TRY IT:
From the data that follows, copy every line holding the string "further".

[Transcribed page contents]
▬▬▬▬▬▬

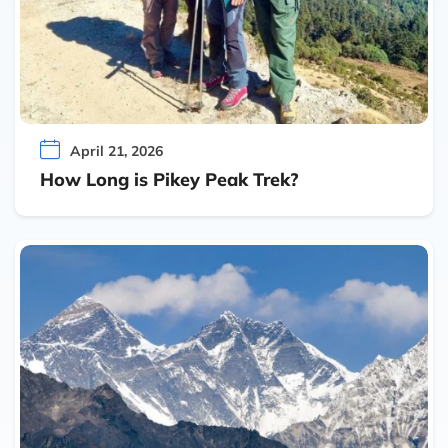
April 21, 2026
How Long is Pikey Peak Trek?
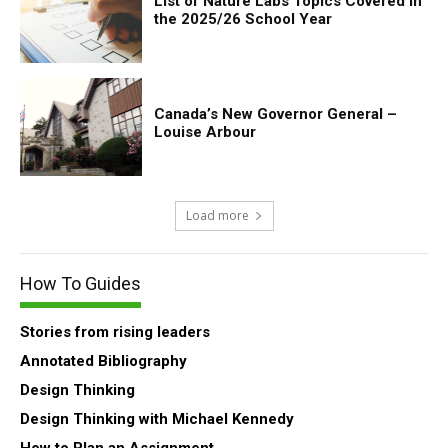
List of Nature Labs Topics Covered in
the 2025/26 School Year
Canada’s New Governor General –
Louise Arbour
Load more
How To Guides
Stories from rising leaders
Annotated Bibliography
Design Thinking
Design Thinking with Michael Kennedy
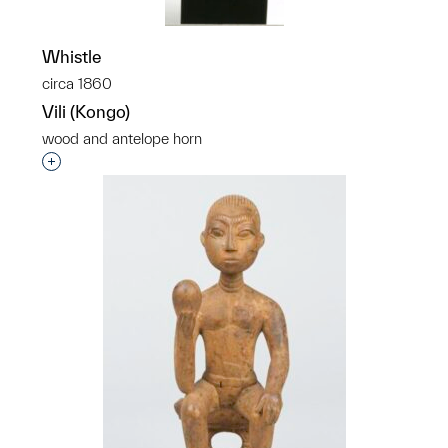
Whistle
circa 1860
Vili (Kongo)
wood and antelope horn
Interested in adding this object to a group?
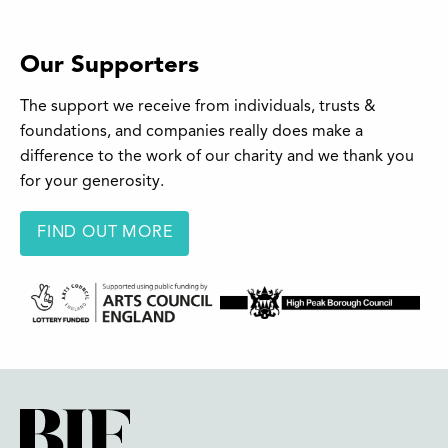
Our Supporters
The support we receive from individuals, trusts &
foundations, and companies really does make a
difference to the work of our charity and we thank you
for your generosity.
FIND OUT MORE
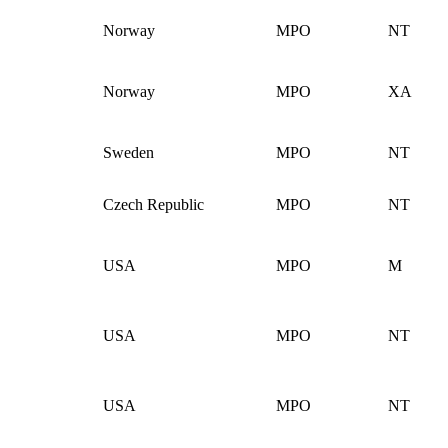
Norway
MPO
NT
Norway
MPO
XA
Sweden
MPO
NT
Czech Republic
MPO
NT
USA
MPO
M
USA
MPO
NT
USA
MPO
NT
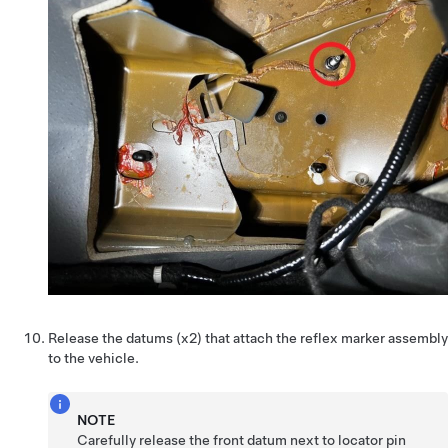
Release the datums (x2) that attach the reflex marker assembly
to the vehicle.
NOTE
Carefully release the front datum next to locator pin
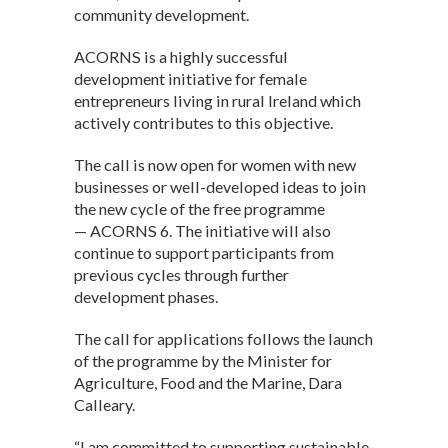
A
o
n
community development.
p
o
ACORNS is a highly successful
p
k
development initiative for female
entrepreneurs living in rural Ireland which
actively contributes to this objective.
The call is now open for women with new
businesses or well-developed ideas to join
the new cycle of the free programme
— ACORNS 6. The initiative will also
continue to support participants from
previous cycles through further
development phases.
The call for applications follows the launch
of the programme by the Minister for
Agriculture, Food and the Marine, Dara
Calleary.
“I am committed to supporting sustainable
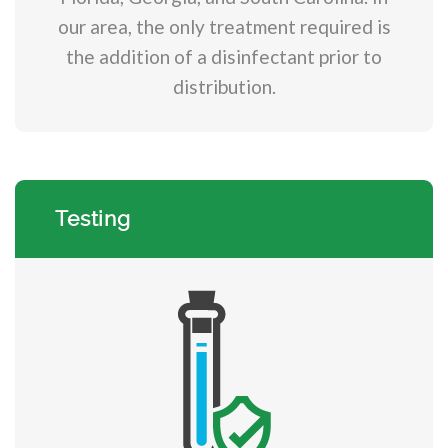
our area, the only treatment required is
the addition of a disinfectant prior to
distribution.
Testing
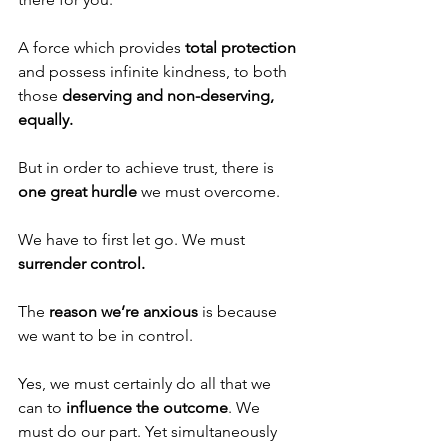
A force which provides 
total protection
and possess infinite kindness, to both 
those 
deserving and non-deserving, 
equally. 
But in order to achieve trust, there is 
one great hurdle 
we must overcome. 
We have to first let go. We must 
surrender control.
The 
reason we’re anxious
 is because 
we want to be in control.
Yes, we must certainly do all that we 
can to 
influence the outcome
. We 
must do our part. Yet simultaneously 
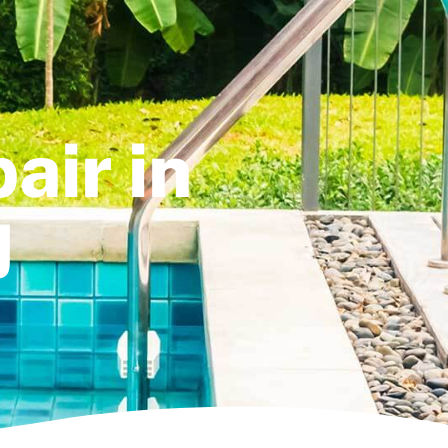
air in
J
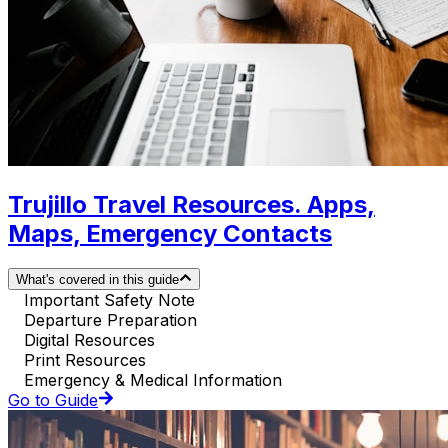
Trujillo Travel Resources. Apps,
Maps, Emergency Contacts
What's covered in this guide
Important Safety Note
Departure Preparation
Digital Resources
Print Resources
Emergency & Medical Information
Go to Guide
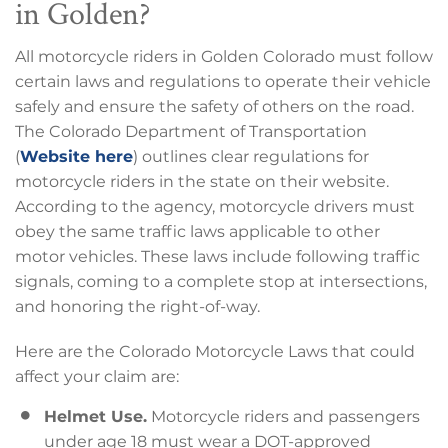
in Golden?
All motorcycle riders in Golden Colorado must follow
certain laws and regulations to operate their vehicle
safely and ensure the safety of others on the road.
The Colorado Department of Transportation
(
Website here
) outlines clear regulations for
motorcycle riders in the state on their website.
According to the agency, motorcycle drivers must
obey the same traffic laws applicable to other
motor vehicles. These laws include following traffic
signals, coming to a complete stop at intersections,
and honoring the right-of-way.
Here are the Colorado Motorcycle Laws that could
affect your claim are:
Helmet Use.
Motorcycle riders and passengers
under age 18 must wear a DOT-approved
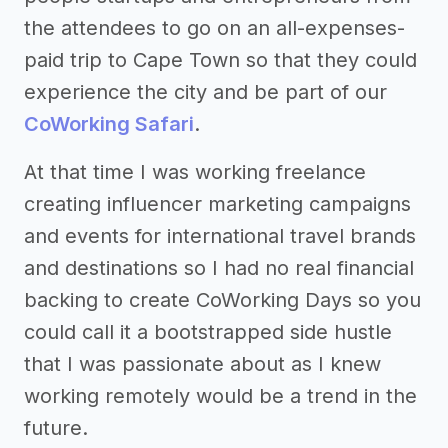
the attendees to go on an all-expenses-
paid trip to Cape Town so that they could
experience the city and be part of our
CoWorking Safari
.
At that time I was working freelance
creating influencer marketing campaigns
and events for international travel brands
and destinations so I had no real financial
backing to create CoWorking Days so you
could call it a bootstrapped side hustle
that I was passionate about as I knew
working remotely would be a trend in the
future.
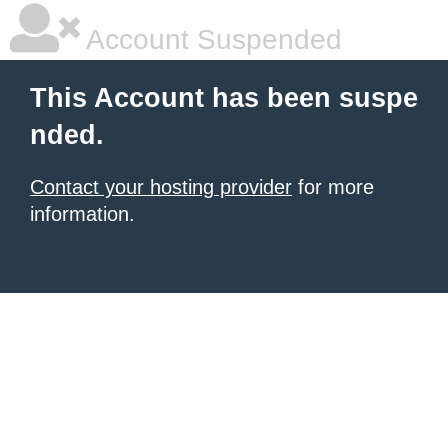
Account Suspended
This Account has been suspe
nded.
Contact your hosting provider
for more
information.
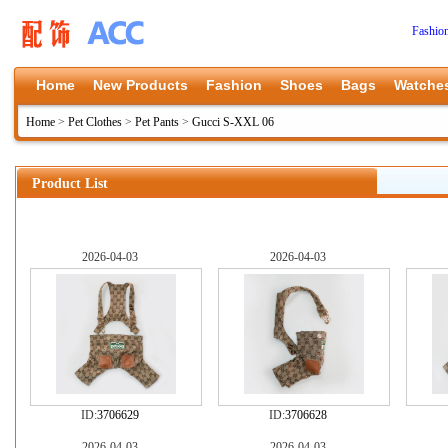
Fashio
Home
New Products
Fashion
Shoes
Bags
Watche
Home
>
Pet Clothes
>
Pet Pants
>
Gucci S-XXL 06
Product List
2026-04-03
2026-04-03
ID:
3706629
ID:
3706628
2026-04-03
2026-04-03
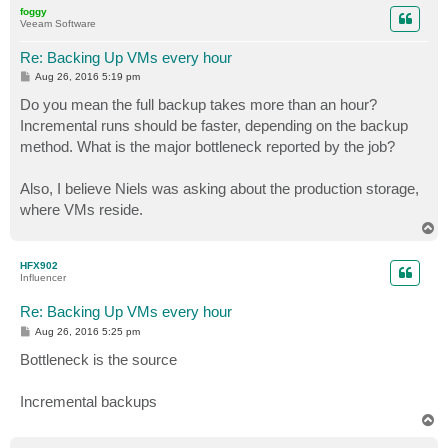
p
foggy
Veeam Software
Re: Backing Up VMs every hour
P
Aug 26, 2016 5:19 pm
o
s
Do you mean the full backup takes more than an hour?
t
Incremental runs should be faster, depending on the backup
method. What is the major bottleneck reported by the job?
Also, I believe Niels was asking about the production storage,
where VMs reside.
T
o
p
HFX902
Influencer
Re: Backing Up VMs every hour
P
Aug 26, 2016 5:25 pm
o
s
Bottleneck is the source
t
Incremental backups
T
o
p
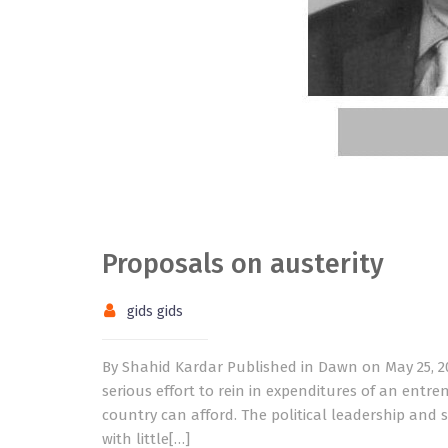
Proposals on austerity
gids gids
By Shahid Kardar Published in Dawn on May 25, 2
serious effort to rein in expenditures of an ent
country can afford. The political leadership and 
with little[…]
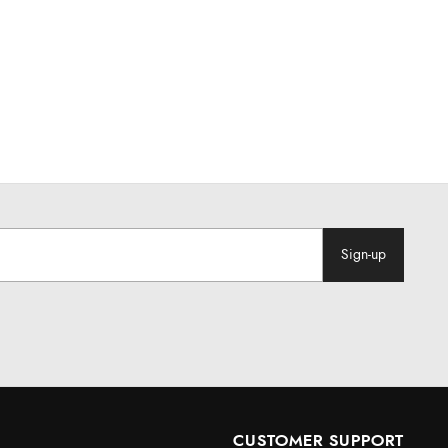
Sign-up
CUSTOMER SUPPORT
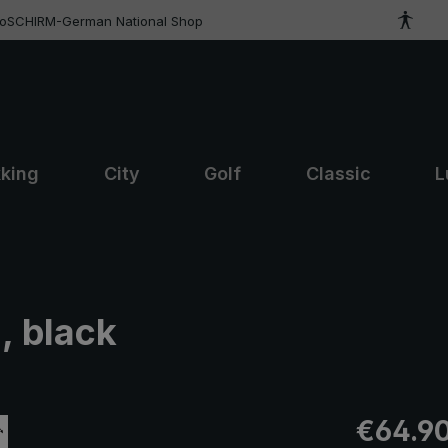
roSCHIRM-German National Shop
kking
City
Golf
Classic
L
, black
Regular pric
€64.9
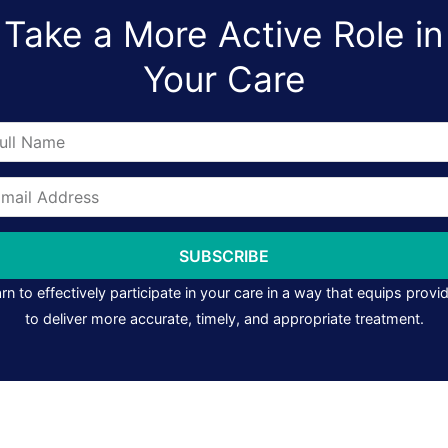
Take a More Active Role in
Your Care
me
il
ress
SUBSCRIBE
rn to effectively participate in your care in a way that equips provi
to deliver more accurate, timely, and appropriate treatment.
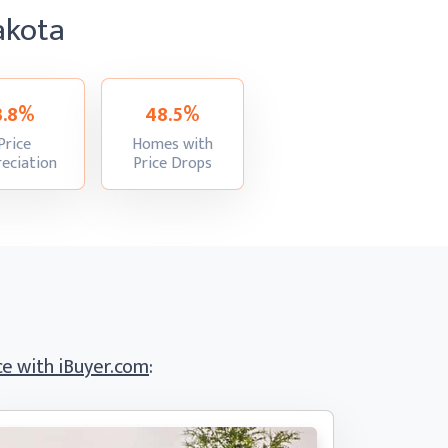
akota
3.8%
48.5%
Price
Homes with
:
:
eciation
Price Drops
e with iBuyer.com
:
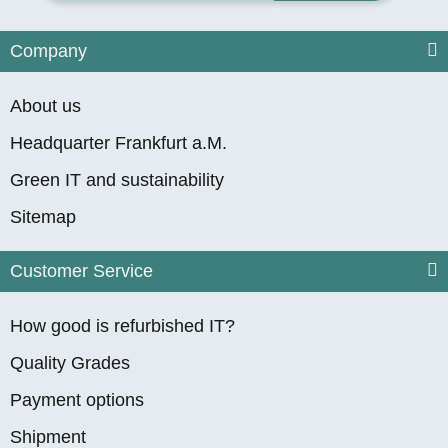
Company
About us
Headquarter Frankfurt a.M.
Green IT and sustainability
Sitemap
Customer Service
How good is refurbished IT?
Quality Grades
Payment options
Shipment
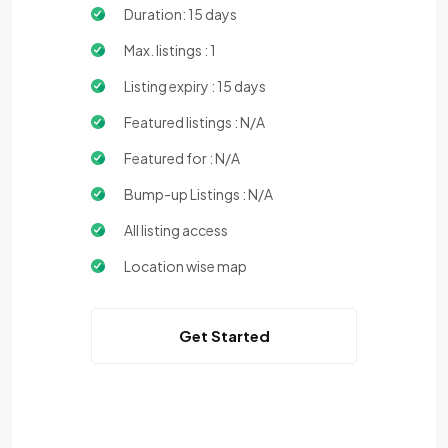
Duration: 15 days
Max. listings : 1
Listing expiry : 15 days
Featured listings : N/A
Featured for : N/A
Bump-up Listings : N/A
All listing access
Location wise map
Get Started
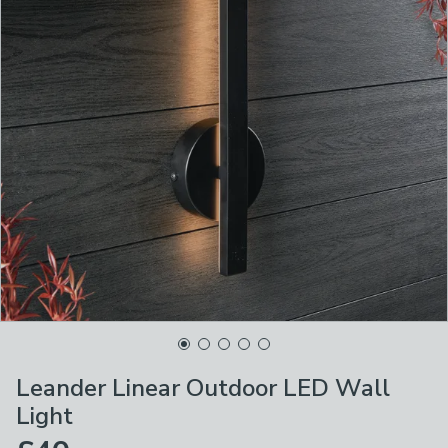
Leander Linear Outdoor LED Wall
Light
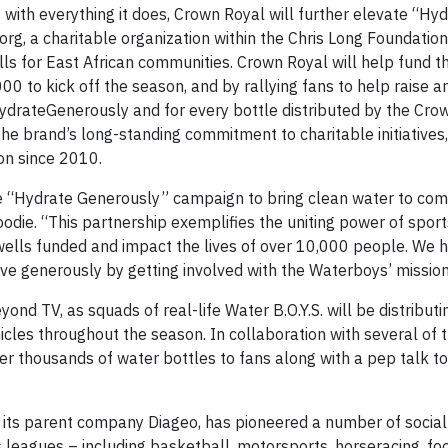
 with everything it does, Crown Royal will further elevate “Hy
g, a charitable organization within the Chris Long Foundation.
lls for East African communities. Crown Royal will help fund t
0 to kick off the season, and by rallying fans to help raise a
ydrateGenerously and for every bottle distributed by the Cro
he brand’s long-standing commitment to charitable initiatives,
on since 2010.
e “Hydrate Generously” campaign to bring clean water to com
odie. “This partnership exemplifies the uniting power of spor
wells funded and impact the lives of over 10,000 people. We
live generously by getting involved with the Waterboys’ mission
ond TV, as squads of real-life Water B.O.Y.S. will be distributi
hicles throughout the season. In collaboration with several of 
er thousands of water bottles to fans along with a pep talk to
d its parent company Diageo, has pioneered a number of social
 leagues – including basketball, motorsports, horseracing, foo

▬▬▬▬▬▬

SOLUTION FOR THIS TASK:
previous cycles through further
 with everything it does, Crown Royal will further elevate “Hy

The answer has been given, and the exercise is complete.